Different ways to use cottonseed: Making the crop sustainable by using the entire crop

PYCO industries in Lubbock turns cottonseed into four products.
Published: Sep. 24, 2023 at 8:59 PM CDT
Email This Link
Share on Pinterest
Share on LinkedIn

LUBBOCK, Texas (KCBD) - The fiber that comes from cotton makes everyday products like clothes and linens, but most people don’t think about another part of the crop that is also in our everyday life. Cottonseed is made into products we use daily.

Once the cotton gins separate the fiber from the seed, that seed isn’t thrown away. It’s sent to cottonseed cooperatives like PYCO Industries on Avenue A and East 34th Street in Lubbock.

The president of the company, Robert Lacy, said there it’s made into four different products.

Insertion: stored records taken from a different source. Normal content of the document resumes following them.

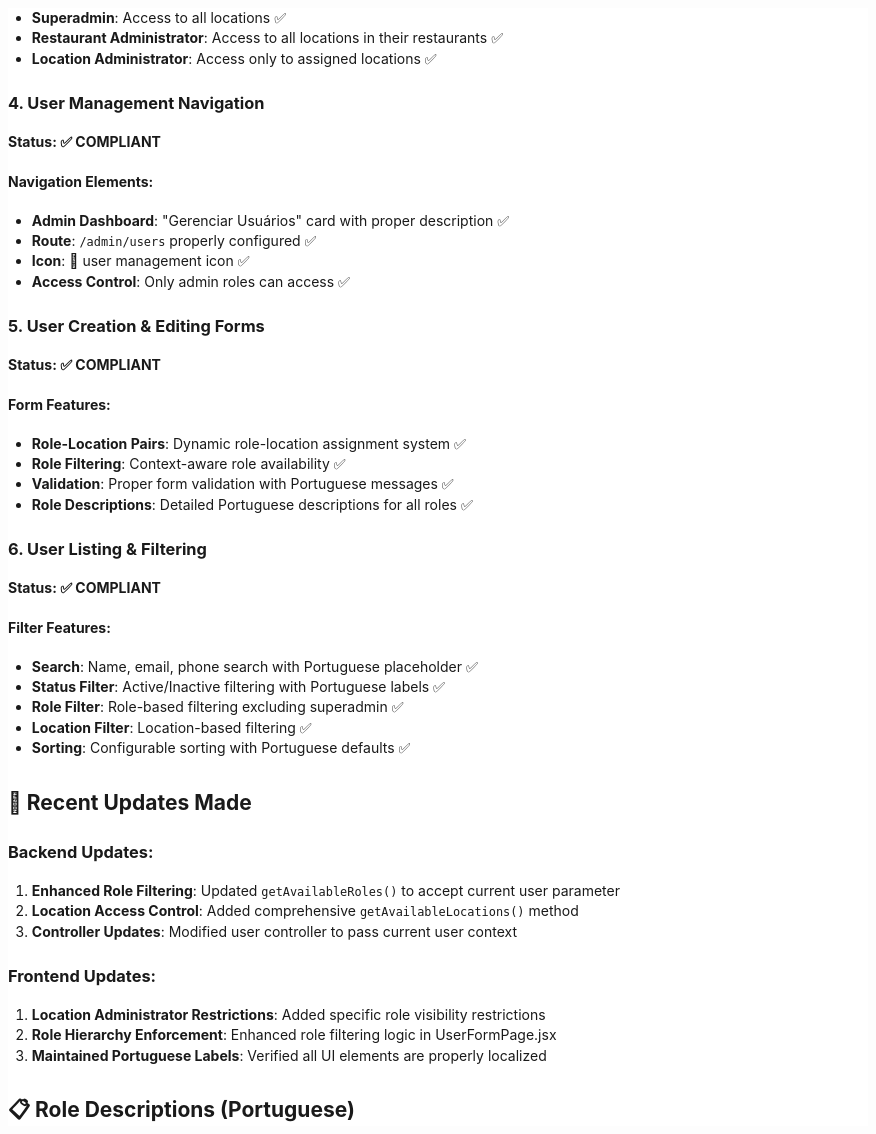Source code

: - **Superadmin**: Access to all locations ✅
- **Restaurant Administrator**: Access to all locations in their restaurants ✅
- **Location Administrator**: Access only to assigned locations ✅

### 4. User Management Navigation

**Status: ✅ COMPLIANT**

#### Navigation Elements:

- **Admin Dashboard**: "Gerenciar Usuários" card with proper description ✅
- **Route**: `/admin/users` properly configured ✅
- **Icon**: 👥 user management icon ✅
- **Access Control**: Only admin roles can access ✅

### 5. User Creation & Editing Forms

**Status: ✅ COMPLIANT**

#### Form Features:

- **Role-Location Pairs**: Dynamic role-location assignment system ✅
- **Role Filtering**: Context-aware role availability ✅
- **Validation**: Proper form validation with Portuguese messages ✅
- **Role Descriptions**: Detailed Portuguese descriptions for all roles ✅

### 6. User Listing & Filtering

**Status: ✅ COMPLIANT**

#### Filter Features:

- **Search**: Name, email, phone search with Portuguese placeholder ✅
- **Status Filter**: Active/Inactive filtering with Portuguese labels ✅
- **Role Filter**: Role-based filtering excluding superadmin ✅
- **Location Filter**: Location-based filtering ✅
- **Sorting**: Configurable sorting with Portuguese defaults ✅

## 🔧 Recent Updates Made

### Backend Updates:

1. **Enhanced Role Filtering**: Updated `getAvailableRoles()` to accept current user parameter
2. **Location Access Control**: Added comprehensive `getAvailableLocations()` method
3. **Controller Updates**: Modified user controller to pass current user context

### Frontend Updates:

1. **Location Administrator Restrictions**: Added specific role visibility restrictions
2. **Role Hierarchy Enforcement**: Enhanced role filtering logic in UserFormPage.jsx
3. **Maintained Portuguese Labels**: Verified all UI elements are properly localized

## 📋 Role Descriptions (Portuguese)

“It’s in all kinds of products across from the East coast to the West coast,” Lacy said.

One way the seed is used is to feed our dairy source. Lacy said PYCO makes two types of cattle feed, cottonseed hulls and cottonseed meal.

“In this area the cottonseed’s, 50% of it or more, probably 60% of it, is fed to dairy cattle,” Lacy said.

You have probably eaten it through the oil that can be made from the seed.

“Cottonseed oil is used in margarines, shortenings; the biggest use for it for us in the chip market,” Lacy said.

You may recognize some of the brands that use cottonseed oil in their products. Lacy said On the Border cooks its chips in cottonseed oil along with many other companies because of the benefits. Lacy said the oil has a high smoke point and high flash point.

“When they cook in that high heat, it doesn’t start catching on fire or smoke or anything else like that,” Lacy said.

Although you’ve probably eaten it, you most likely didn’t taste it. Lacy said it has a neutral, bland flavor that the companies like because it brings out the flavor of the product.

“So, if you cook a potato chip you taste potato. If you cook fish, you taste the fish, you don’t taste the oil,” Lacy said. “Other oils have a taste that they carry with it, a nutty or some kind of other flavor.”

PYCO also makes cotton linters, which are the short fibers attached to the seed that can be used for many things like paper.

Lacy said all of these products make cotton a sustainable crop because nothing is wasted.

“Every pound of the seed that comes into here we’ll use in some sort of a product,” Lacy said. “So, everything that a cotton plant produces is used.”

Cotton harvest is coming up and Lacy expects the gins to get the first batch of seed to PYCO Industries in November.